_BRANO DA LEGGERE_
◆ ◆ ◆
Luigi Ferrarella, Corriere della Sera 21/10/2012, 21 ottobre 2012
L’ULTIMA GALOPPATA DI FRANKEL, IL CAVALLO PIU’ FORTE DEL MONDO
Tutta la Gran Bretagna ferma alle 4 del pomeriggio davanti alla tv, esauriti da agosto i 33 mila biglietti della tribuna dell’ippodromo di Ascot per l’annunciato addio alle corse ieri di Frankel, il più forte cavallo del mondo e forse di tutti i tempi.
«Questa è la tua ultima occasione» (sottinteso: per vederlo), bombardavano da settimane i suggestivi spot «Bolt corre i 200 metri in 19 secondi, lui può farlo in 11». E lui, cioè Frankel, il purosangue del principe della famiglia regnante saudita Khaled Abdulla che l’ha battezzato così in onore del suo scomparso allenatore italoamericano Bobby Frankel, il cavallo che corre il mezzofondo come fosse uno sprint ed è capace appunto di galoppare i penultimi 200 metri di un miglio in 10 secondi e 58 centesimi, ieri sui due chilometri delle «Champion Stakes» ad Ascot ha cesellato la propria leggenda: 14ª vittoria su 14 corse in tre stagioni agonistiche che l’hanno visto strapazzare i rivali con una media di 6 lunghezze di vantaggio, nono Gran premio consecutivo (battuto il record dell’americana Zenyatta), 3,5 milioni di montepremi, 80 milioni di valore come stallone.
Stavolta a uscire disintegrati dal fuoriclasse, al quale le classifiche internazionali attribuiscono un punteggio più alto persino di Ribot, sono il potente inglese Nathaniel, terzo a 5 lunghezze di distacco benché avesse vinto le «King George and Queen Elizabeth Diamond Stakes» 2011 e perso quelle del 2012 solo per un muso dalla tedesca Danedream laureata del «Prix de l’Arc de Triomphe» 2011; e il miglior anziano d’Europa, il francese Cirrus des Aigles, vincitore un anno fa di queste stesse «Champion Stakes» e nel 2012 in Dubai dello «Sheema Classic», lasciato al secondo posto a 2 facili lunghezze benché vantasse alleati il terreno (molto pesante per la pioggia e detestato da Frankel), la distanza dei 2 mila metri (da taluni ritenuta indigesta a Frankel), la pista (Ascot era stata teatro della miglior corsa del francese) e lo svolgimento (Frankel è partito malissimo, restando quasi fermo all’apertura delle gabbie).
◆ ◆ ◆
_RIGHE DEL DATASET_
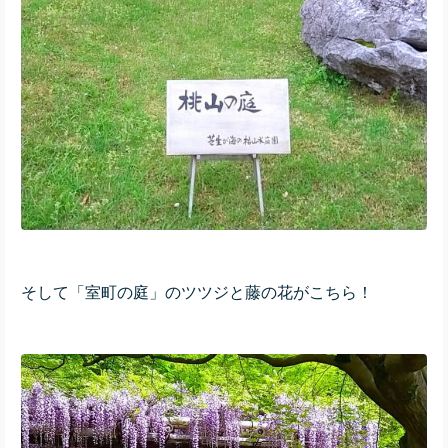
そして「室町の庭」のツツジと藤の花がこちら！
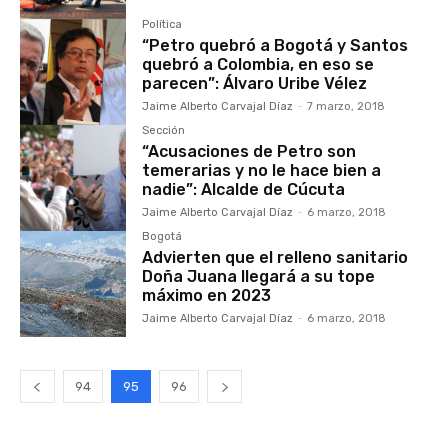
Política
“Petro quebró a Bogotá y Santos
quebró a Colombia, en eso se
parecen”: Álvaro Uribe Vélez
Jaime Alberto Carvajal Díaz
-
7 marzo, 2018
Sección
“Acusaciones de Petro son
temerarias y no le hace bien a
nadie”: Alcalde de Cúcuta
Jaime Alberto Carvajal Díaz
-
6 marzo, 2018
Bogotá
Advierten que el relleno sanitario
Doña Juana llegará a su tope
máximo en 2023
Jaime Alberto Carvajal Díaz
-
6 marzo, 2018
94
95
96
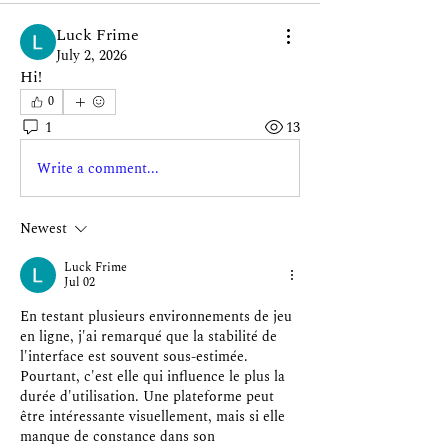
Luck Frime
July 2, 2026
Hi!
0
1
13
Write a comment...
Newest
Luck Frime
Jul 02
En testant plusieurs environnements de jeu 
en ligne, j'ai remarqué que la stabilité de 
l'interface est souvent sous-estimée. 
Pourtant, c'est elle qui influence le plus la 
durée d'utilisation. Une plateforme peut 
être intéressante visuellement, mais si elle 
manque de constance dans son 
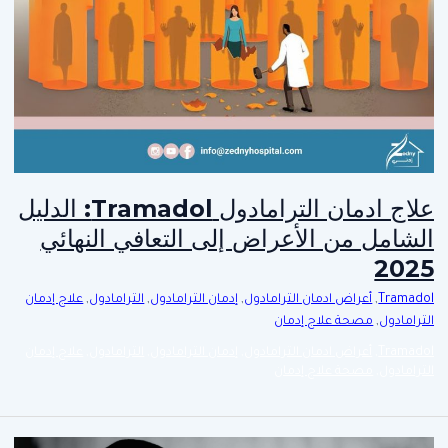
علاج ادمان الترامادول Tramadol: الدليل
الشامل من الأعراض إلى التعافي النهائي
2025
Tramadol
,
أعراض ادمان الترامادول
,
إدمان الترامادول
,
الترامادول
,
علاج إدمان
الترامادول
,
مصحة علاج إدمان
Tramadol
,
أعراض ادمان الترامادول
,
إدمان الترامادول
,
الترامادول
,
علاج إدمان
الترامادول
,
مصحة علاج إدمان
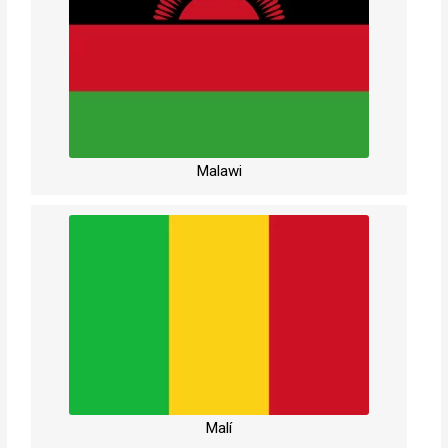
Malawi
Malí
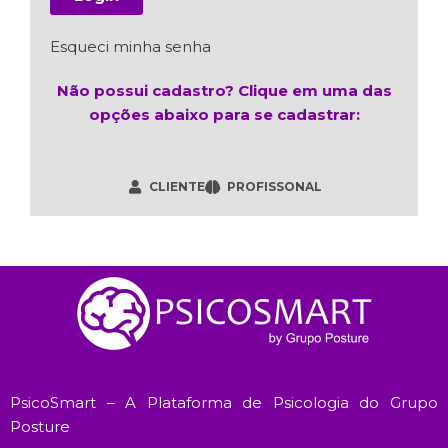
Esqueci minha senha
Não possui cadastro? Clique em uma das
opções abaixo para se cadastrar:
CLIENTE
PROFISSONAL
PsicoSmart – A Plataforma de Psicologia do Grupo
Posture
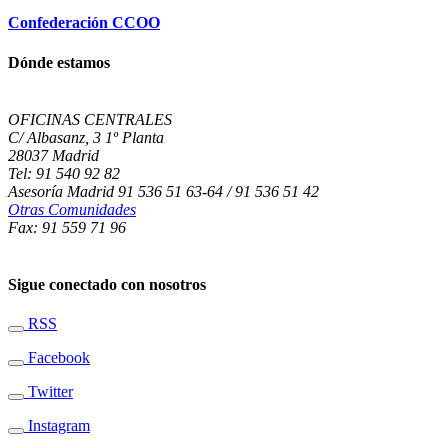
Confederación CCOO
Dónde estamos
OFICINAS CENTRALES
C/ Albasanz, 3 1º Planta
28037 Madrid
Tel: 91 540 92 82
Asesoría Madrid 91 536 51 63-64 / 91 536 51 42
Otras Comunidades
Fax: 91 559 71 96
Sigue conectado con nosotros
RSS
Facebook
Twitter
Instagram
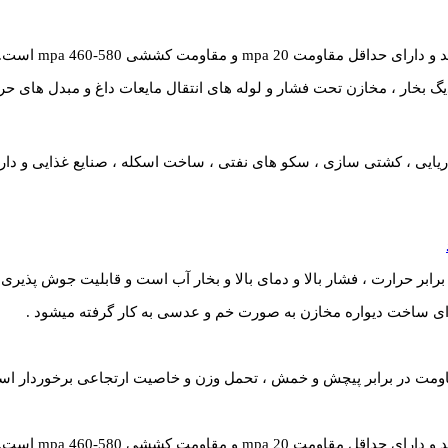
یگ بخار ، مخازن تحت فشار و لوله های انتقال مایعات داغ و مبدل های حرا
ایی ، کشتی سازی ، سکو های نفتی ، ساخت اسکله ، صنایع غذایی و دارو
ابر حرارت ، فشار بالا و دمای بالا و بخار آب است و قابلیت جوش پذیری ب
رای ساخت دیواره مخازن به صورت خم و عدسی به کار گرفته میشود .
مقاومت در برابر پیچش و خمش ، تحمل وزن و خاصیت ارتجاعی برخوردار ا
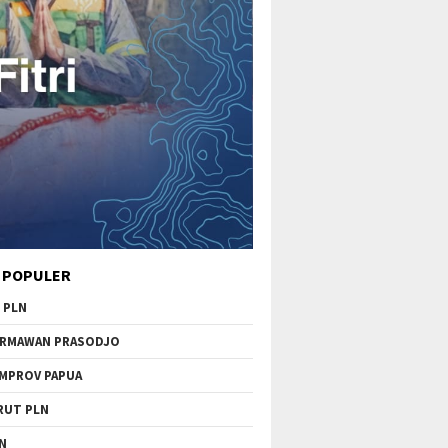
 POPULER
 PLN
RMAWAN PRASODJO
MPROV PAPUA
RUT PLN
N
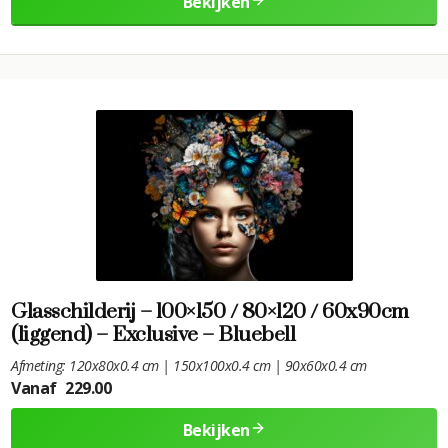
Bekijken
Glasschilderij – 100×150 / 80×120 / 60x90cm
(liggend) – Exclusive – Bluebell
Afmeting: 120x80x0.4 cm | 150x100x0.4 cm | 90x60x0.4 cm
Vanaf
229.00
Bekijken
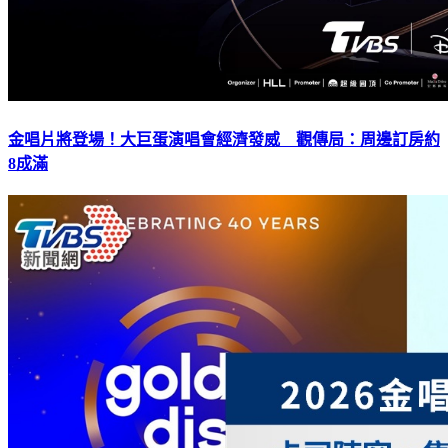
金唱片將登場！大巨蛋演唱會經濟發威 觀傳局：周邊訂房約
8成滿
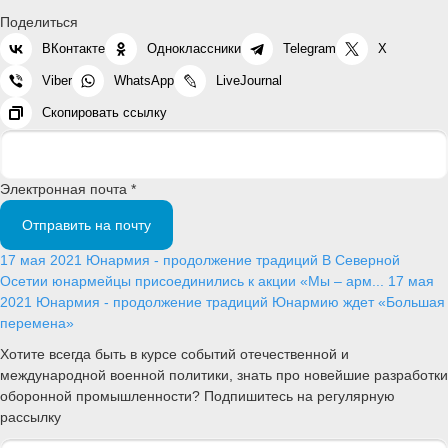
Поделиться
ВКонтакте
Одноклассники
Telegram
X
Viber
WhatsApp
LiveJournal
Скопировать ссылку
Электронная почта *
Отправить на почту
17 мая 2021
Юнармия - продолжение традиций
В Северной
Осетии юнармейцы присоединились к акции «Мы – арм...
17 мая
2021
Юнармия - продолжение традиций
Юнармию ждет «Большая
перемена»
Хотите всегда быть в курсе событий отечественной и
международной военной политики, знать про новейшие разработки
оборонной промышленности? Подпишитесь на регулярную
рассылку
◆ ◆ ◆
_COMPITO A_
Nel brano su Frankel, quanti biglietti della tribuna dell'ippodromo di Ascot risultavano esauriti da agosto?
_COMPITO B_
Riscrivi il passo del brano su Frankel da "Luigi Ferrarella, Corriere" a "tutti i tempi.", sostituendo "pomeriggio" con "mattino".

_RISPOSTA A_
33 mila.

_RISPOSTA B_
Luigi Ferrarella, Corriere della Sera 21/10/2012, 21 ottobre 2012
L’ULTIMA GALOPPATA DI FRANKEL, IL CAVALLO PIU’ FORTE DEL MONDO
Tutta la Gran Bretagna ferma alle 4 del mattino davanti alla tv, esauriti da agosto i 33 mila biglietti della tribuna dell’ippodromo di Ascot per l’annunciato addio alle corse ieri di Frankel, il più forte cavallo del mondo e forse di tutti i tempi.